Version difference data:

....

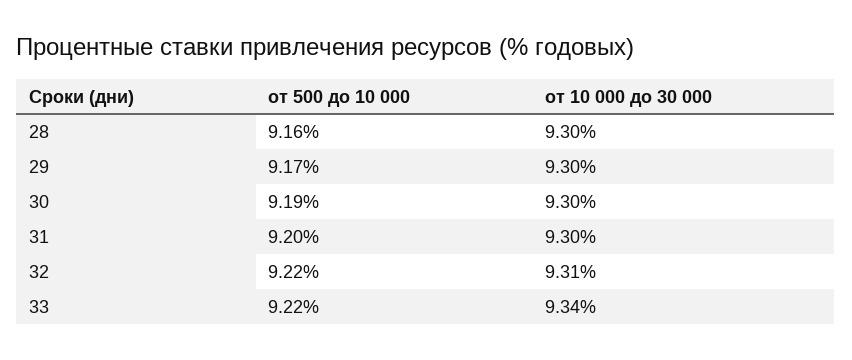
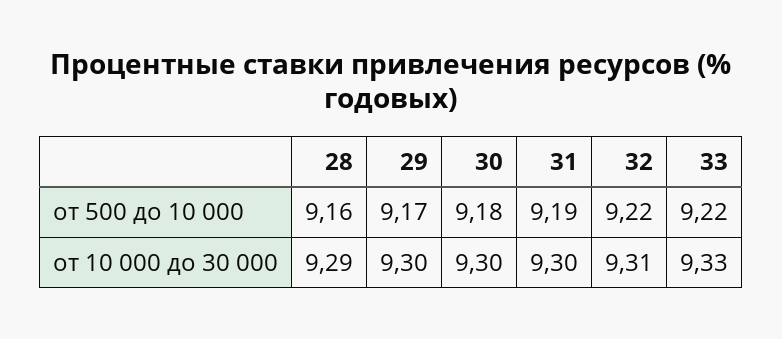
  {
    "от 500 до 10 000": {
      "28": 9.16,
      "29": 9.17,
-     "30": 9.19,
+     "30": 9.18,
-     "31": 9.2,
+     "31": 9.19,
      "32": 9.22,
      "33": 9.22
    },
    "от 10 000 до 30 000": {
-     "28": 9.3,
+     "28": 9.29,
      "29": 9.3,
      "30": 9.3,
      "31": 9.3,
      "32": 9.31,
-     "33": 9.34
+     "33": 9.33
    }
  }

....

Your copy should be the entries retyped exactly, with no images in it.

  {
    "от 500 до 10 000": {
      "28": 9.16,
      "29": 9.17,
-     "30": 9.19,
+     "30": 9.18,
-     "31": 9.2,
+     "31": 9.19,
      "32": 9.22,
      "33": 9.22
    },
    "от 10 000 до 30 000": {
-     "28": 9.3,
+     "28": 9.29,
      "29": 9.3,
      "30": 9.3,
      "31": 9.3,
      "32": 9.31,
-     "33": 9.34
+     "33": 9.33
    }
  }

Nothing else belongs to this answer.